On Mon, 2015-09-07 at 16:01 +0000, Mathieu Desnoyers wrote:
> ----- On Sep 3, 2015, at 11:36 PM, Michael Ellerman mpe@...erman.id.au wrote:
> > On Thu, 2015-09-03 at 15:47 +0000, Mathieu Desnoyers wrote:
> >> 
> >> My personal experience is that make headers_install does not necessarily play
> >> well with the distribution header file hierarchy, which requires some tweaks
> >> to be done by the users (e.g. asm vs x86_64-linux-gnu).
> > 
> > OK, I've never had issues. What exactly are you doing and how is it going wrong?
> 
> After some investigation, I noticed the following:
> 
> 1) I first ran make headers_install as root, which installed the
> headers within my build tree. I later tried it again as user, and
> it failed due to permission issues (my bad). This is where I tried
> to install it into my system rather than under my build directory,
> which caused a mess.

Yeah OK that's a good point about root.

I tend to build as a regular user and then copy the installed tests to another
machine where I run them as root.

> 2) Since make kselftest should be run as root (according to make
> help), 

Well some of the tests only work when run as root. IMHO we should support
running as many tests as possible as non-root, but some of them obviously
require root.

So you can run them as non-root, but to get maximum coverage you need to run
them as root.

> this means that all the output files generated by the build
> are owned by root. It leads to permissions issues when trying to
> rebuild the tests as user afterward. Perhaps we could introduce a
> distinction between make kselftest_build and make kselftest_run ?
> The former could be executed as user, and the latter as root.

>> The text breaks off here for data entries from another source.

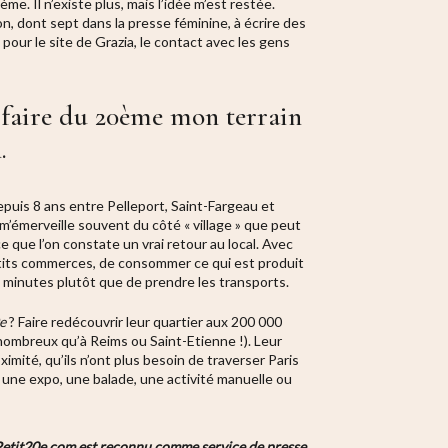
ième. Il n’existe plus, mais l’idée m’est restée.
n, dont sept dans la presse féminine, à écrire des
e pour le site de Grazia, le contact avec les gens
e faire du 20ème mon terrain
.
epuis 8 ans entre Pelleport, Saint-Fargeau et
 m’émerveille souvent du côté « village » que peut
ce que l’on constate un vrai retour au local. Avec
 petits commerces, de consommer ce qui est produit
x minutes plutôt que de prendre les transports.
e
? Faire redécouvrir leur quartier aux 200 000
nombreux qu’à Reims ou Saint-Etienne !). Leur
imité, qu’ils n’ont plus besoin de traverser Paris
 une expo, une balade, une activité manuelle ou
etit20e.com est reconnu comme service de presse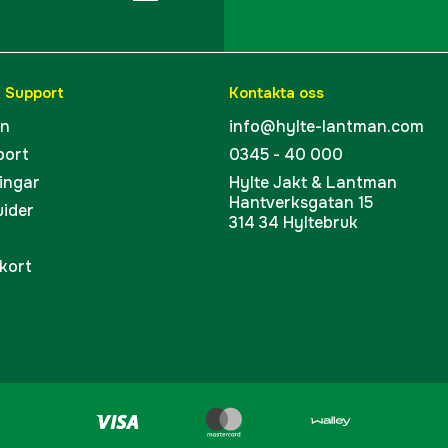
& Support
Kontakta oss
en
info@hylte-lantman.com
port
0345 - 40 000
ingar
Hylte Jakt & Lantman
Hantverksgatan 15
uider
314 34 Hyltebruk
kort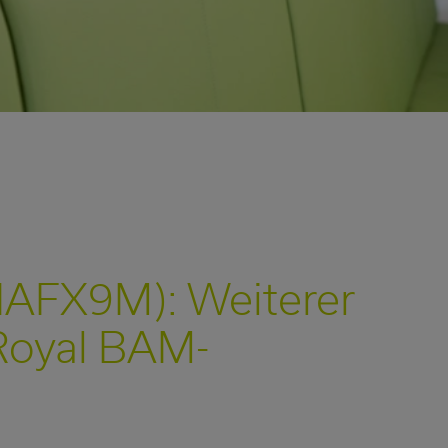
HAFX9M): Weiterer
Royal BAM-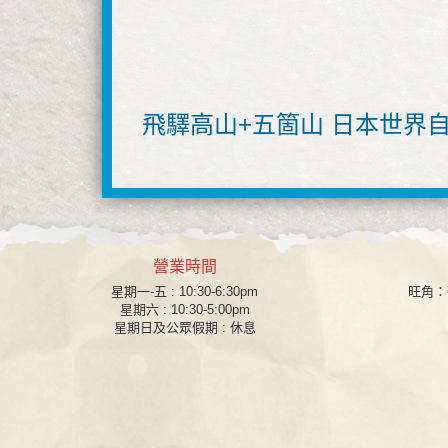
飛驛高山+五箇山 日本世界
營業時間
星期一-五 : 10:30-6:30pm
旺角
：
星期六 : 10:30-5:00pm
星期日及公眾假期 : 休息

Right. Personally I don't use the kselftest target at all, I just cd down to
tools/testing/selftests and run make there.

If it was up to me the kselftest target would go away, because it's only caused
us trouble so far.

But given it's there we should try to make it work as well as possible. So yeah
splitting it into build and run would make sense, that way you could do:

$ make headers_install
$ make kselftest_build
$ sudo make kselftest_run

And that would hopefully do the right thing.

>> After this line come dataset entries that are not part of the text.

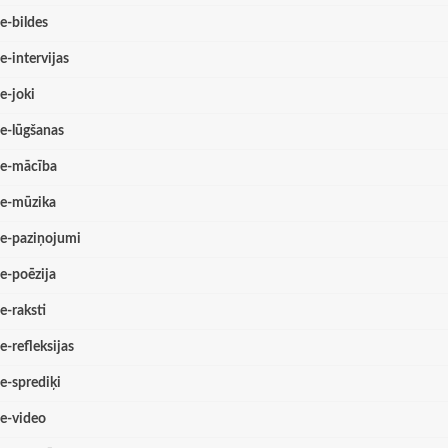
e-bildes
e-intervijas
e-joki
e-lūgšanas
e-mācība
e-mūzika
e-paziņojumi
e-poēzija
e-raksti
e-refleksijas
e-sprediķi
e-video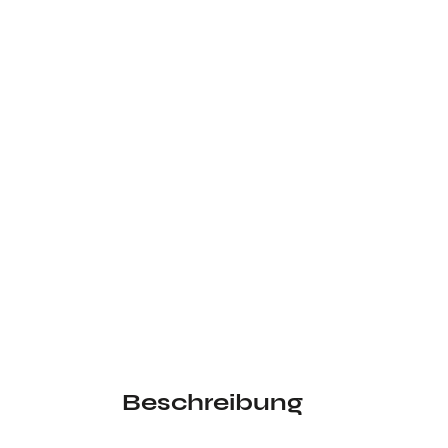
Beschreibung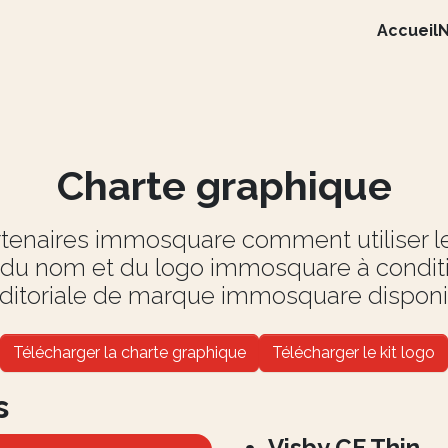
Accueil
N
Charte graphique
rtenaires immosquare comment utiliser 
du nom et du logo immosquare à conditi
ditoriale de marque immosquare disponi
Télécharger la charte graphique
Télécharger le kit logo
s
Visby CF Thin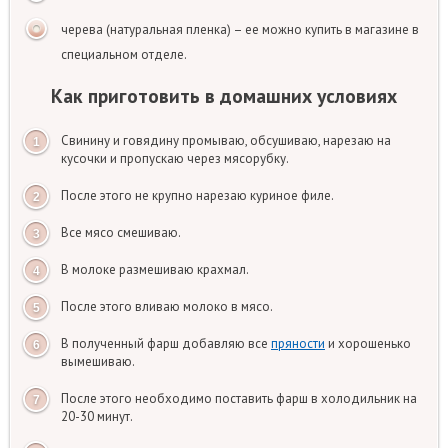
черева (натуральная пленка) – ее можно купить в магазине в
специальном отделе.
Как приготовить в домашних условиях
Свинину и говядину промываю, обсушиваю, нарезаю на
кусочки и пропускаю через мясорубку.
После этого не крупно нарезаю куриное филе.
Все мясо смешиваю.
В молоке размешиваю крахмал.
После этого вливаю молоко в мясо.
В полученный фарш добавляю все
пряности
и хорошенько
вымешиваю.
После этого необходимо поставить фарш в холодильник на
20-30 минут.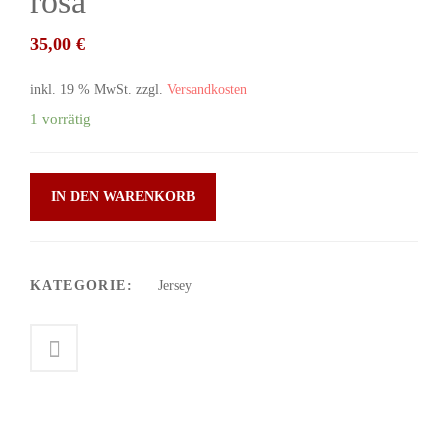
rosa
35,00
€
inkl. 19 % MwSt.
zzgl.
Versandkosten
1 vorrätig
IN DEN WARENKORB
KATEGORIE:
Jersey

Would that improve the workflow for you?

> > So that seems to be working for me. Are you doing some different work flow, or
> > am I just missing something?
> 
> When doing make headers_install, it indeed installs
> membarrier.h where we expect it under the build output
> dir:
> 
> $ ls usr/include/linux/membarrier.h 
> usr/include/linux/membarrier.h
> 
> However, if I issue 
> 
> $ make -C tools/testing/selftests TARGETS=membarrier
> make: Entering directory `/home/efficios/git/linux-next/tools/testing/selftests'
> for TARGET in membarrier; do \
> 		make -C $TARGET; \
> 	done;
> make[1]: Entering directory `/home/efficios/git/linux-next/tools/testing/selftests/membarrier'
> gcc     membarrier_test.c   -o membarrier_test
> membarrier_test.c:2:30: fatal error: linux/membarrier.h: No such file or directory
>  #include <linux/membarrier.h>
> 
> This is after applying the modifications you requested
> (see patch attached). Perhaps I did something wrong ?

Yeah sorry, you still need the -I line:

CFLAGS += -I../../../../usr/include/


We /should/ add that to lib.mk so it's inherited by everyone, but we haven't
yet.

So I think if you put that back the instructions I gave you will work?